El hogar, nuestra casa es donde se nos quiere, se nos escucha, se nos atiende. Es ese lugar donde encontramos la paz, el sosiego y la comprensión y donde nosotros llegamos para entregar también paz, entendimiento, tranquilidad y esperanza.
“Cayeron las lluvias -dice el Señor- vinieron los
ríos, soplaron los vientos y dieron contra la casa; pero no se derrumbó, porque
estaba asentada sobre roca”. Llama aquí el Señor figuradamente lluvias,
ríos, vientos a las desgracias y calamidades de la vida. Sin embargo, nada hará
posible que el hogar sucumba porque ese hogar está asentado sobre roca, que es
la Palabra del Señor. Nada puede dañar al hombre virtuoso.

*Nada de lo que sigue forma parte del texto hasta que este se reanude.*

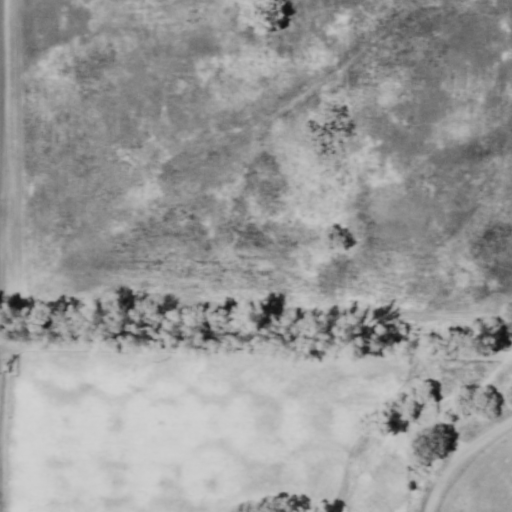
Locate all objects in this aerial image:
road: (1, 43)
road: (351, 348)
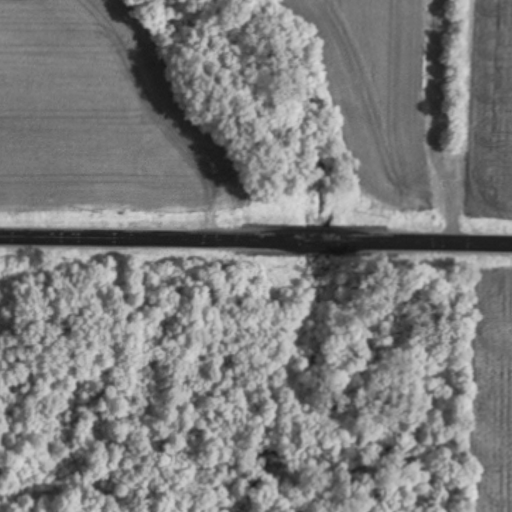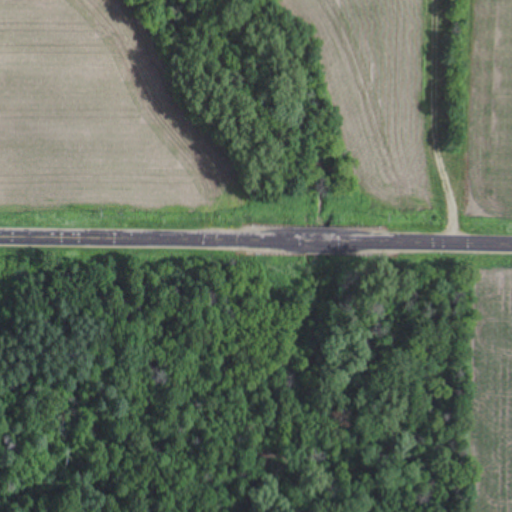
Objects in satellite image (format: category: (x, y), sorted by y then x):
road: (256, 246)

La vida es trabajo y trabajo; la amistad, el amor y el
matrimonio es el rato de recreo que toda actividad debe tener: gravísimo error.

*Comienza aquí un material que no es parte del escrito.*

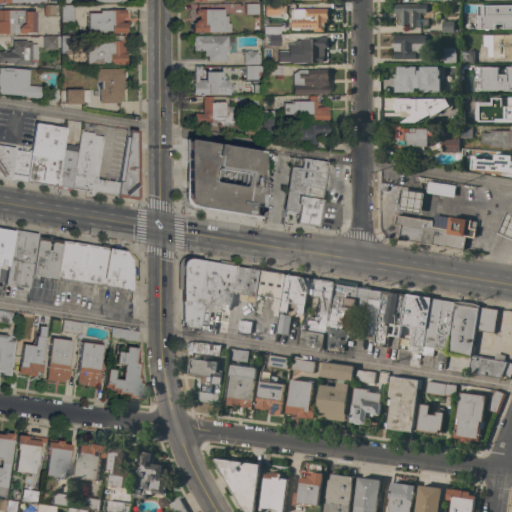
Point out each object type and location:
building: (15, 0)
building: (18, 0)
building: (105, 0)
building: (107, 0)
building: (197, 0)
building: (198, 0)
building: (319, 0)
building: (446, 0)
building: (472, 0)
building: (251, 8)
building: (273, 8)
building: (50, 9)
building: (65, 12)
building: (67, 13)
building: (409, 13)
building: (407, 14)
building: (494, 16)
building: (494, 17)
building: (208, 18)
building: (312, 18)
building: (306, 19)
building: (16, 20)
building: (17, 21)
building: (105, 21)
building: (107, 21)
building: (210, 21)
building: (447, 26)
building: (272, 39)
building: (274, 39)
building: (48, 40)
building: (51, 41)
building: (69, 42)
building: (212, 45)
building: (497, 45)
building: (498, 45)
building: (210, 46)
building: (406, 46)
building: (408, 46)
building: (104, 51)
building: (107, 51)
building: (301, 51)
building: (309, 51)
building: (20, 52)
building: (16, 53)
building: (449, 55)
building: (467, 56)
building: (250, 57)
building: (249, 63)
building: (494, 67)
building: (275, 69)
building: (252, 71)
building: (403, 77)
building: (503, 78)
building: (419, 79)
building: (207, 81)
building: (310, 81)
building: (16, 82)
building: (17, 82)
building: (209, 82)
building: (308, 82)
building: (108, 83)
building: (110, 84)
building: (441, 87)
building: (257, 89)
building: (473, 89)
building: (50, 94)
building: (71, 95)
building: (76, 95)
building: (254, 101)
building: (482, 104)
building: (420, 107)
building: (301, 109)
building: (306, 109)
building: (507, 109)
building: (215, 110)
building: (494, 110)
building: (217, 113)
building: (449, 114)
road: (160, 115)
building: (474, 116)
building: (265, 119)
building: (267, 121)
building: (466, 129)
road: (362, 131)
building: (252, 132)
building: (308, 132)
building: (309, 132)
building: (409, 137)
building: (495, 138)
building: (498, 138)
building: (410, 140)
road: (255, 144)
building: (447, 145)
building: (449, 145)
building: (46, 154)
building: (466, 157)
building: (6, 161)
building: (68, 161)
building: (67, 165)
building: (20, 166)
building: (91, 166)
building: (495, 166)
building: (130, 167)
building: (224, 176)
building: (221, 177)
building: (384, 186)
building: (440, 189)
building: (306, 191)
road: (275, 197)
building: (411, 201)
road: (483, 206)
road: (81, 215)
building: (505, 226)
building: (506, 226)
traffic signals: (162, 230)
building: (433, 230)
building: (436, 230)
building: (5, 241)
road: (263, 245)
building: (45, 257)
building: (20, 258)
road: (495, 259)
building: (59, 260)
building: (93, 265)
road: (437, 274)
building: (246, 283)
building: (202, 286)
building: (271, 288)
building: (294, 293)
building: (340, 307)
building: (351, 312)
building: (317, 315)
building: (4, 316)
building: (5, 316)
building: (389, 317)
building: (416, 319)
building: (487, 319)
building: (281, 324)
building: (283, 324)
building: (439, 324)
building: (68, 325)
building: (70, 325)
building: (244, 326)
building: (463, 328)
road: (162, 329)
building: (124, 334)
building: (308, 338)
road: (255, 345)
building: (201, 348)
building: (203, 348)
building: (5, 354)
building: (31, 354)
building: (32, 354)
building: (238, 355)
building: (57, 358)
building: (56, 359)
building: (275, 361)
building: (277, 361)
building: (87, 363)
building: (88, 364)
building: (300, 365)
building: (302, 365)
building: (488, 366)
building: (490, 366)
building: (335, 371)
building: (337, 371)
building: (123, 374)
building: (126, 374)
building: (364, 376)
building: (206, 378)
building: (240, 385)
building: (239, 386)
building: (437, 388)
building: (440, 388)
building: (269, 393)
building: (267, 394)
building: (298, 398)
building: (300, 398)
building: (492, 400)
building: (330, 401)
building: (332, 401)
building: (495, 401)
building: (401, 403)
building: (400, 404)
building: (363, 405)
building: (364, 405)
road: (88, 415)
building: (468, 416)
building: (469, 417)
building: (427, 420)
building: (429, 420)
road: (343, 449)
building: (27, 453)
building: (24, 454)
building: (4, 456)
building: (5, 456)
building: (55, 458)
building: (57, 458)
building: (87, 460)
building: (89, 461)
building: (116, 467)
building: (115, 468)
road: (194, 470)
road: (500, 471)
building: (146, 476)
building: (148, 476)
building: (241, 481)
building: (307, 489)
building: (308, 490)
building: (274, 491)
building: (272, 492)
building: (336, 493)
building: (338, 493)
building: (365, 495)
building: (366, 495)
building: (30, 496)
building: (398, 497)
building: (400, 497)
building: (58, 499)
building: (60, 499)
building: (426, 499)
building: (428, 499)
building: (458, 500)
building: (460, 500)
building: (87, 501)
building: (2, 503)
building: (9, 506)
building: (11, 506)
building: (115, 506)
building: (117, 506)
building: (175, 506)
building: (176, 506)
building: (44, 508)
building: (46, 508)
building: (76, 510)
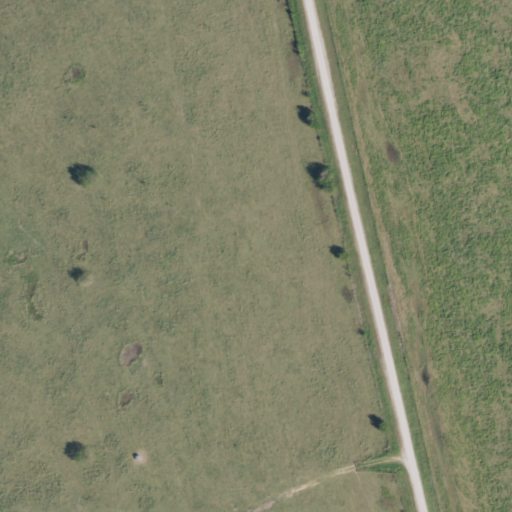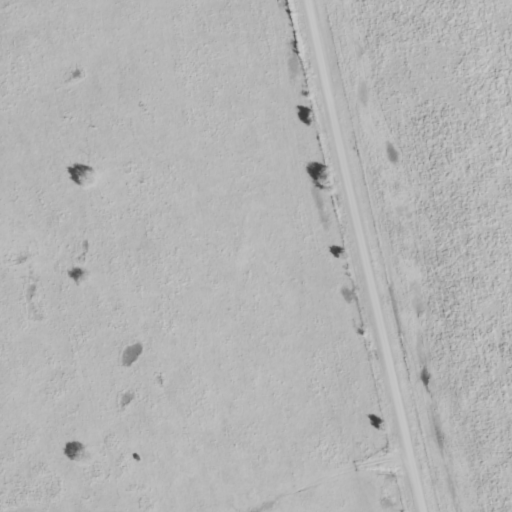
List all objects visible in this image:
road: (466, 256)
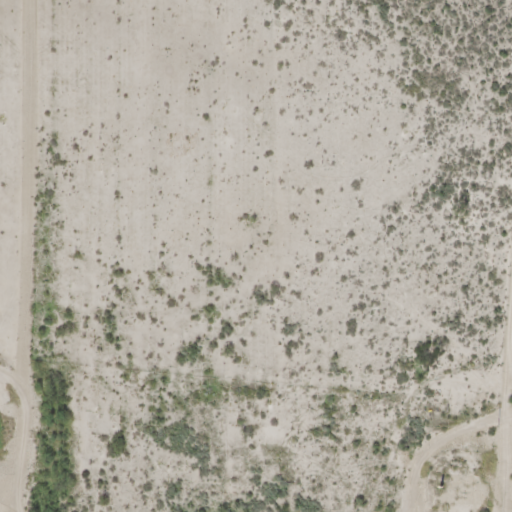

Sin embargo, Hildebrand escribe que después de nuestra relación con Dios, el
matrimonio y la amistad deben ser el centro de nuestras vidas.

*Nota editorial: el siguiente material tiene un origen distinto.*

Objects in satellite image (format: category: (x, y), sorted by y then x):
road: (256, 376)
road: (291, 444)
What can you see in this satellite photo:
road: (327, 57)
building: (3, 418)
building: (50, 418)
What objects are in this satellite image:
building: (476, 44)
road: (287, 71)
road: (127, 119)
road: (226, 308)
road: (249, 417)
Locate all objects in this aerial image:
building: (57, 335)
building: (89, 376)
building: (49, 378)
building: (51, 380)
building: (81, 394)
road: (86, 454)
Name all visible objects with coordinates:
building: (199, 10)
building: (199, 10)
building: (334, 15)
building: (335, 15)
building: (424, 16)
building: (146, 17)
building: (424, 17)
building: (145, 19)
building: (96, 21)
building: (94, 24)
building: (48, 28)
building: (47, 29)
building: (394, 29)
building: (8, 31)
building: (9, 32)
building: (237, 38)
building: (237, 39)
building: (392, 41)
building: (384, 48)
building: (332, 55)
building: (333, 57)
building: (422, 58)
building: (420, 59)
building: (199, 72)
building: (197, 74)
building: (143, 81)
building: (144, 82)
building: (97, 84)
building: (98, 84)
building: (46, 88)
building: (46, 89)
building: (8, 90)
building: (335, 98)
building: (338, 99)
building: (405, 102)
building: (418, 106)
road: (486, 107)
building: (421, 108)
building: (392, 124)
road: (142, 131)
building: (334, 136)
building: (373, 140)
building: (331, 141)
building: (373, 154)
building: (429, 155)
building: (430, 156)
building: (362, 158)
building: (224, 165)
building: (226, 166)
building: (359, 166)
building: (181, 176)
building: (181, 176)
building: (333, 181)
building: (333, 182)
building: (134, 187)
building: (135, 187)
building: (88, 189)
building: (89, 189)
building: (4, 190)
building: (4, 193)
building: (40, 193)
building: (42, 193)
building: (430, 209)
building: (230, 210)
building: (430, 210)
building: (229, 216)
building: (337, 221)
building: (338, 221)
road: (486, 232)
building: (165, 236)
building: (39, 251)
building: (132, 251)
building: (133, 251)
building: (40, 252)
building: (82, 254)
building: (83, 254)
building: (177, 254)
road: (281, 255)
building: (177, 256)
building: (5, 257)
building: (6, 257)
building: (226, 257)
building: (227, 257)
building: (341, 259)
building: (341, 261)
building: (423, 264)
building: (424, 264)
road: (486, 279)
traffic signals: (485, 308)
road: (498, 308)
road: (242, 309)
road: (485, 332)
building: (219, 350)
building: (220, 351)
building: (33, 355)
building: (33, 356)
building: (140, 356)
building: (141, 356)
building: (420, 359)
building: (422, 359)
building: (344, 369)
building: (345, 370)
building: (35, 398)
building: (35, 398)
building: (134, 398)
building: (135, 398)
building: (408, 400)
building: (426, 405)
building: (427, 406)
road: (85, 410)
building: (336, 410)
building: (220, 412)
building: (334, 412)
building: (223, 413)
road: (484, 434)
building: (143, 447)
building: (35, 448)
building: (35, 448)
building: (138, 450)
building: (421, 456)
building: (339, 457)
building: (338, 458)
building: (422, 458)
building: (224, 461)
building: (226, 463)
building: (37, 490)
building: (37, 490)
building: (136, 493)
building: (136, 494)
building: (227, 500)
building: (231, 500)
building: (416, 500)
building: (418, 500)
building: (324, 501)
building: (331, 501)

En el hogar encuentro una serie de detalles que facilitan
hermosura y paz: unos cuadros sencillos, pero elegantes, el jarrón con las
flores, el orden en todas las habitaciones y el salón, la luminosidad que ayuda
a proporcionar alegría, los cojines del sofá y en algún que otro rincón, un
libro que uno de los nuestros está leyendo.
Si miro mi familia o la familia de alguno de mis amigos,
encuentro unos padres ejemplares, trabajadores, comprensivos, animosos,
optimistas. Su fortaleza la hallo en sus convicciones fuertes, maduras,
verdaderas. Encuentro unos hermanos alegres, bullidores, encantadores,
serviciales, siempre atentos a crear situaciones en las que destaquen la
generosidad y el buen humor.
En mi hogar, cuando yo era pequeño, había una gran lumbre en
la chimenea del salón. Junto a ella jugábamos al parchís, a las damas, al
ajedrez. Mi abuelo nos enseñó a jugar al dominó. Cuando volvíamos del colegio,
todos los hermanos nos dábamos prisa en terminar los deberes escolares,
continuar rápidamente con los deberes que nuestros padres nos habían asignado:
limpiar una habitación, sacar la basura, regar las plantas, ir a por el pan y
la leche, ordenar nuestros cuartos y enseguida, enseguida, ayudándonos unos y
otros para finalizar y situarnos junto a la chimenea y comenzar nuestros
juegos: había juegos, luego había gritos y algún pequeño insulto que se
desparramaba y quemaba junto a los a leños ardientes. Era un gran Hogar. Allí
crecimos y nos hicimos lo que hoy somos.